/gastric-cancer-scRNAseq-data-analysis

This repository contains the code and data for the recreation and enrichment of the gastric (GC) cancer single-cell RNA-seq (scRNA-seq) data analysis pipeline described in the "Comprehensive analysis of metastatic gastric cancer tumour cells using single‑cell RNA‑seq" by Wang B. et. al, using the raw counts matrix they provide.

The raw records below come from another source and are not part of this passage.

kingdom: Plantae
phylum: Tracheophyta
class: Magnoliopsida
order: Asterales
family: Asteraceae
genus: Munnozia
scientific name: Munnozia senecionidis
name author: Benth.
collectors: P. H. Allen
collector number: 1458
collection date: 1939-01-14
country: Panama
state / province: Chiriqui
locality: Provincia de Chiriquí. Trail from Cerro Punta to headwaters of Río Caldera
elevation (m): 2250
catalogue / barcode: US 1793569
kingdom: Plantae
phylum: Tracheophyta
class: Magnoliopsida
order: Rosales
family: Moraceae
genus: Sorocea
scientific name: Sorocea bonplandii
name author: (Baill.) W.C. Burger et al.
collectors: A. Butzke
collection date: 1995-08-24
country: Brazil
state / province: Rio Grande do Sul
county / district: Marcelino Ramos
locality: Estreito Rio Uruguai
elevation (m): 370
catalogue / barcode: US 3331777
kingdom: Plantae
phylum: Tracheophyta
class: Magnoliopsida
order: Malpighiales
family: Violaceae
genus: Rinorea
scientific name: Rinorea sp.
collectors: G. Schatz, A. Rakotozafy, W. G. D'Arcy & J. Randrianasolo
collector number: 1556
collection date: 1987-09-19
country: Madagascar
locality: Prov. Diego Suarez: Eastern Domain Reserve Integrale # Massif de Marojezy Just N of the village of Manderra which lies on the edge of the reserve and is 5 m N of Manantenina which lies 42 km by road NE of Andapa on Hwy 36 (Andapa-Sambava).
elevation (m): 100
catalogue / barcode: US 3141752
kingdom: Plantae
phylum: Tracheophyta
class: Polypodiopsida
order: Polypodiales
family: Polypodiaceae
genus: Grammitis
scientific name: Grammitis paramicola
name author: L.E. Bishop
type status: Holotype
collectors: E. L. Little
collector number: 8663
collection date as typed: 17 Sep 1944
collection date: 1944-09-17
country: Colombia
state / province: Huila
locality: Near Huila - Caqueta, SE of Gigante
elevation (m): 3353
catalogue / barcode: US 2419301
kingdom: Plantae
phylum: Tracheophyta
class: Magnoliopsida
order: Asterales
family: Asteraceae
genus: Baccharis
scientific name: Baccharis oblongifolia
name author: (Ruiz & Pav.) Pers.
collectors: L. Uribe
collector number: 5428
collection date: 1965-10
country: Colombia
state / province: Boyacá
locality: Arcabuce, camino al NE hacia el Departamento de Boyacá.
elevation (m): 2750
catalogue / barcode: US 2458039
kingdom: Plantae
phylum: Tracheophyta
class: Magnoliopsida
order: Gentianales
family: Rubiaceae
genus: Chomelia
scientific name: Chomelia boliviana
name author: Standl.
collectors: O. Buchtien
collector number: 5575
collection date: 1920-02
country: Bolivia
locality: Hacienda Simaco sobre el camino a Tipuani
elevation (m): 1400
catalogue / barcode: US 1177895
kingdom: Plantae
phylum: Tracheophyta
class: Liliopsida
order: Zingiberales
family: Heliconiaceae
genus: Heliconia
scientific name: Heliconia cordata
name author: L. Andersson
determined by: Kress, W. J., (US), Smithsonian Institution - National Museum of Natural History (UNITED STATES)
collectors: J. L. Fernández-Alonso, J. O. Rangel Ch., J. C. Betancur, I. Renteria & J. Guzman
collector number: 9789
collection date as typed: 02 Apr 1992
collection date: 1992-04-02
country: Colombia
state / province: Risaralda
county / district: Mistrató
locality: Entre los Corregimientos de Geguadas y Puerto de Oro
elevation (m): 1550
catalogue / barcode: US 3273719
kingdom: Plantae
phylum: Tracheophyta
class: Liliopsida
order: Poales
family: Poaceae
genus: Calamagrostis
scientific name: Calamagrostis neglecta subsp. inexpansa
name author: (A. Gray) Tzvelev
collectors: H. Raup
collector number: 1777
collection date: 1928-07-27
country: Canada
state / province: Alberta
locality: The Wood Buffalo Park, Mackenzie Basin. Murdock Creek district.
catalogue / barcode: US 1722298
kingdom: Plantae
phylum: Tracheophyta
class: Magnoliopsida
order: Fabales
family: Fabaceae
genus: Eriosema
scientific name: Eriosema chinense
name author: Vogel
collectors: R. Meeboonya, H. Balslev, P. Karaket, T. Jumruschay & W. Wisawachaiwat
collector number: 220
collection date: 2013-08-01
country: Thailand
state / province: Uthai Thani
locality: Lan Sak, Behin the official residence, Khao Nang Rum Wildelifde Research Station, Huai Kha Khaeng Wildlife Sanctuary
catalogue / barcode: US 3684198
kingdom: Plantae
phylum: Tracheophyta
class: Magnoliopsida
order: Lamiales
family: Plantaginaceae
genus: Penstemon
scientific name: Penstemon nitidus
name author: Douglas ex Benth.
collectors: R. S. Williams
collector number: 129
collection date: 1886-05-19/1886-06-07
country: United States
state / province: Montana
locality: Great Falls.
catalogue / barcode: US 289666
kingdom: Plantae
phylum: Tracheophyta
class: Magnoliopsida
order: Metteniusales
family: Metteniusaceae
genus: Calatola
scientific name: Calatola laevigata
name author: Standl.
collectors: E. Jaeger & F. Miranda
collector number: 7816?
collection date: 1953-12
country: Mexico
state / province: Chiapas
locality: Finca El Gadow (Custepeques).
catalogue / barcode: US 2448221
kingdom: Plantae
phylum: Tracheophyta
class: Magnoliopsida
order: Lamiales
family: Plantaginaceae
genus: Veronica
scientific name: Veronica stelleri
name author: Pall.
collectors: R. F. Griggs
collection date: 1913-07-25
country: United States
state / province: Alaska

Primary LanguageJupyter Notebook

Gastric Cancer Single-Cell RNA-seq Analysis

This repository contains the code and data for the recreation and enrichment of the gastric (GC) cancer single-cell RNA-seq (scRNA-seq) data analysis pipeline described in the "Comprehensive analysis of metastatic gastric cancer tumour cells using single‑cell RNA‑seq" by Wang B. et. al, using the raw counts matrix that is available in GEO (GSE158631). Our robust and comprehensive pipeline surpasses previous approaches by incorporating multiple dimensionality reduction techniques, various clustering methods, marker gene identification and GO functional annotation.

This analysis was performed as part of the final project for the "Machine Learning in Computational Biology" graduate course of the MSc Data Science & Information Technologies Master's programme (Bioinformatics - Biomedical Data Science Specialization) of the Department of Informatics and Telecommunications department of the National and Kapodistrian University of Athens (NKUA), under the supervision of professor Elias Manolakos, in the academic year 2023-2024.

Cloning the Repository

git clone https://github.com/GiatrasKon/gastric-cancer-scRNAseq-data-analysis.git

Package Dependencies

Ensure you have the following packages installed:

  • pandas
  • IPython
  • matplotlib
  • seaborn
  • numpy
  • anndata
  • scanpy
  • scipy
  • sklearn
  • umap-learn
  • gprofiler-official

Install dependencies using:

pip install pandas ipython matplotlib seaborn numpy anndata scanpy scipy scikit-learn umap-learn gprofiler-official

Class Description

The GCSingleCellAnalysis class (located in src/codebase.py) provides a comprehensive workflow for preprocessing, dimensionality reduction, clustering, and functional annotation of single-cell RNA-seq data.

Running the Analysis

  1. Preprocessing and Normalization:

    from src.codebase import GCSingleCellAnalysis
    analysis = GCSingleCellAnalysis('data/GSE158631_count.csv')
    analysis.preprocess_adata()
    analysis.normalize_adata()
    analysis.filter_adata()
    analysis.prepare_adata()
  2. Dimensionality Reduction:

    analysis.perform_pca()
    analysis.prepare_pca_reduced_adata()
    analysis.plot_pca()
    analysis.perform_tsne()
    analysis.plot_tsne()
    analysis.perform_umap()
    analysis.plot_umap()
  3. Clustering:

    methods = ['gmm', 'average_link', 'ward', 'spectral', 'louvain', 'leiden']
    results_pca = analysis.cluster_and_evaluate(methods, embeddings=['X_pca'])
    results_tsne = analysis.cluster_and_evaluate(methods, embeddings=['X_tsne'])
    results_umap = analysis.cluster_and_evaluate(methods, embeddings=['X_umap'])
    combined_results = {'PCA': results_pca, 't-SNE': results_tsne, 'UMAP': results_umap}
    results_df = analysis.create_results_dataframe(combined_results)
    analysis.plot_clustering_evaluation(results_df)
  4. Post-Clustering Analysis:

    analysis.analyze_and_plot_markers(group_key='average_link_X_umap', n_genes=10)
    go_annotations = analysis.fetch_go_annotations(group_key='average_link_X_umap', n_genes=10)
    analysis.print_go_annotations(go_annotations)

Notebook

For a detailed step-by-step analysis, refer to the Jupyter notebook:

  • notebooks/GC_scRNAseq_data_analysis.ipynb

Images of the results of the analysis can be found in the images directory.

Documentation

Refer to the documents directory for the project proposal, presentation, report, and the original authors' paper.